• WORK ITEM
Continue the article about Daniela Tuninetti's research on coded caching and private information retrieval, starting after its last sentence.

Tuninetti researching ways to minimize use of communication resources while ensuring privacy
Tuninetti researching ways to minimize use of communication resources while ensuring privacy Heading link
Professor and ECE Department Head Daniela Tuninetti is researching ways to minimize the use of communication resources in computer networks during information retrieval while maintaining the privacy of the person or entities who initiated the query.
Tuninetti, in collaboration with Mingyue Ji at the University of Utah, and Hua Sun at the University of North Texas, will develop novel codes and algorithms to efficiently execute complex queries on massive databases that are stored on multiple remote servers.
Storing multiple copies of data or files in temporary locations close to the end users, known as caching, is used to speed up download times and increase the efficiency of the network. Browsers and websites will load faster because access elements, such as homepage images, have been previously downloaded.
Still, increasing demands on network resources strain available bandwidth, especially at peak usage times. An example of this is a streaming service such as Netflix, which will have far more customers trying to access movies at 7 p.m. than 7 a.m.
Caching data locally can assist with handling high demand, but this approach is inefficient when each service provider manages their own cache. Utilizing coded caching, where all caches are managed as a single network, can result in significant bandwidth savings. This has made coded caching an active research area as, theoretically, it allows for a tradeoff between (expensive) network bandwidth and (cheaper) local storage.
While most research on coded caching has focused on single file retrieval, its application is expected to be especially beneficial when a request involves retrieving the result of computational tasks on large data sets. In such instances, downloading and locally storing every data point in the data set is not only impractical, and possibly unwise, but also very demanding on the network bandwidth.

• RECORDS PROVIDED
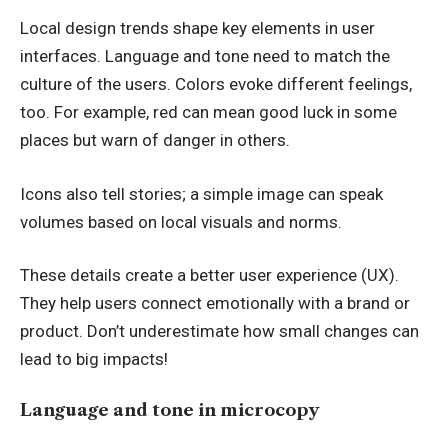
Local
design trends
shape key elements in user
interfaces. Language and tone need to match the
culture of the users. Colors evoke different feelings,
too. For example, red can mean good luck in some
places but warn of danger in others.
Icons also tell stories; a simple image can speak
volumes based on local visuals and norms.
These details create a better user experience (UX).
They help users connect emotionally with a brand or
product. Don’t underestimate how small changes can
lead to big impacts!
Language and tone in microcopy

• EXERCISE RESULT
For instance, a researcher may want to compute the average blood pressure of a patient group. With coded caching, there is no need to download every individual blood pressure value/data point. Instead, a function of the data set can be downloaded, allowing the researcher to obtain the needed result while also ensuring the privacy of the individual medical records.
“What we are trying to do is go beyond single file retrieval,” Tuninetti said. “So how do you manage a network of distributed caches in a way that you can deliver results of functions that may be useful for those users, but in a secure and private way?”
While caching improves download speed, it risks confidential or sensitive data being exposed. To improve security, Tuninetti and her collaborators are using error-correcting codes, which have long been used to protect information from errors or defects, such as on a scratched CD. Every time you have information stored or transmitted that can be altered by something that is beyond your control, you can add redundancy to protect it. This concept can extend to errors caused by data that was not stored in the first place.
“This is an emerging application of similar ideas–now you don’t have errors caused by nature, but you might have missing information because you know you didn’t have space to store it,” Tuninetti said. “From the perspective of the end user, a piece of information is missing; it doesn’t matter who caused that missing piece not to be there.”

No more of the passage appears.